[Records for this exercise]

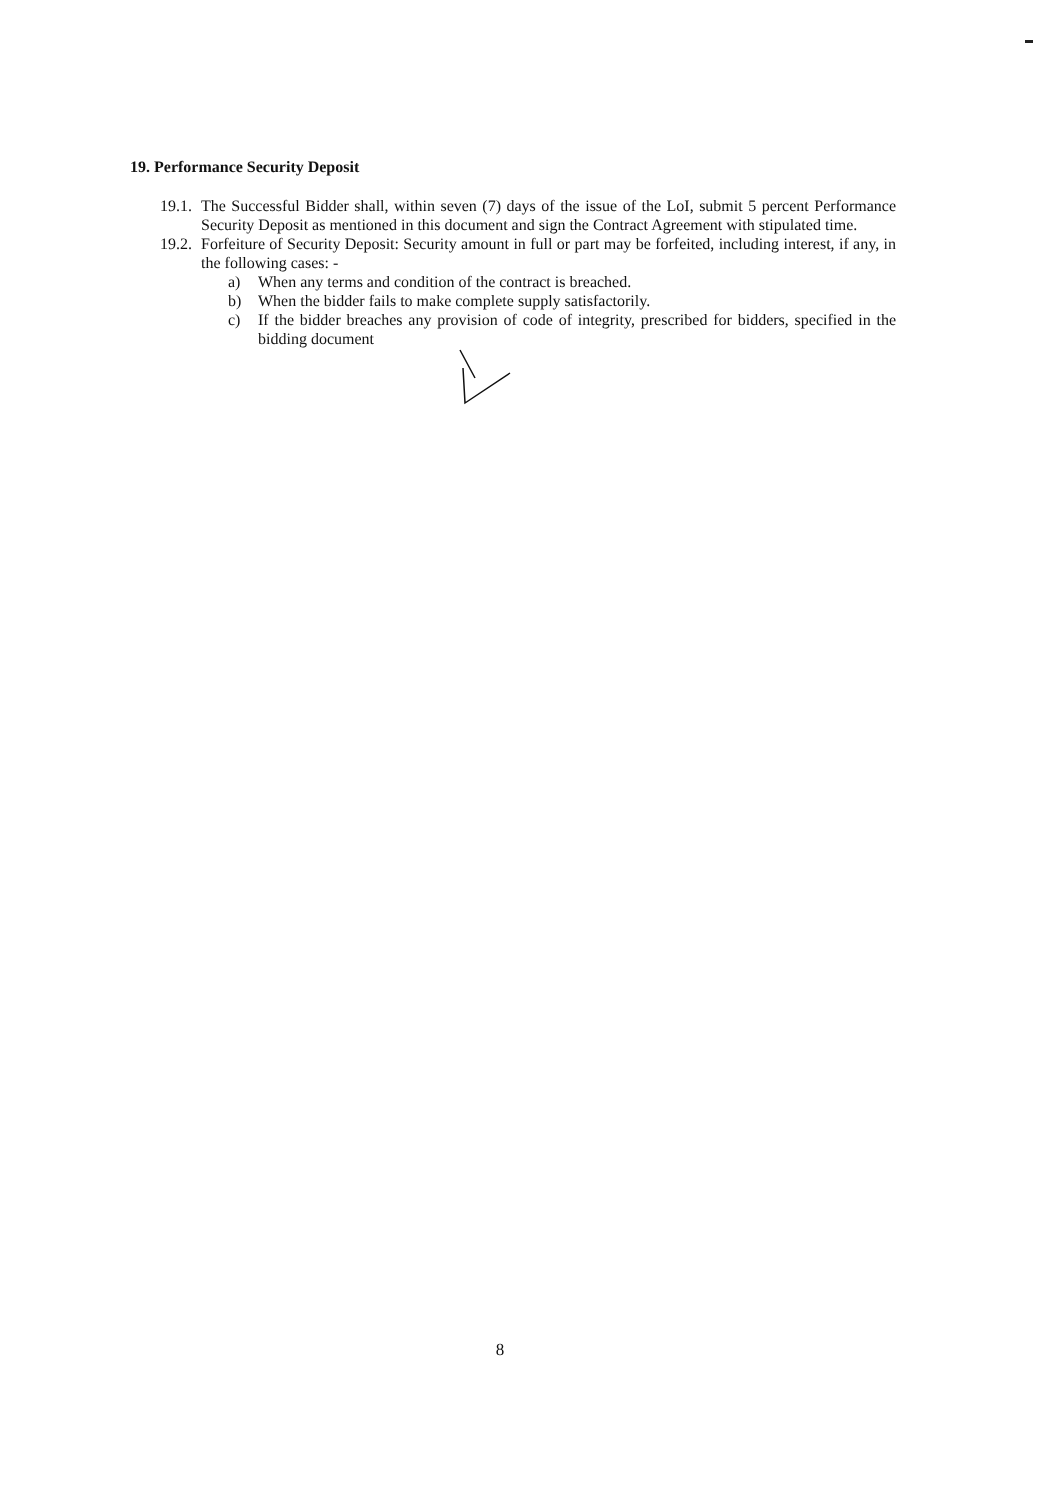19. Performance Security Deposit
19.1.
The Successful Bidder shall, within seven (7) days of the issue of the LoI, submit 5 percent Performance Security Deposit as mentioned in this document and sign the Contract Agreement with stipulated time.
19.2.
Forfeiture of Security Deposit: Security amount in full or part may be forfeited, including interest, if any, in the following cases: -
a) When any terms and condition of the contract is breached.
b) When the bidder fails to make complete supply satisfactorily.
c) If the bidder breaches any provision of code of integrity, prescribed for bidders, specified in the bidding document
8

[Your goal] Note down each line above where the word "document" occurs.

[Expected answer]
The Successful Bidder shall, within seven (7) days of the issue of the LoI, submit 5 percent Performance Security Deposit as mentioned in this document and sign the Contract Agreement with stipulated time.
c) If the bidder breaches any provision of code of integrity, prescribed for bidders, specified in the bidding document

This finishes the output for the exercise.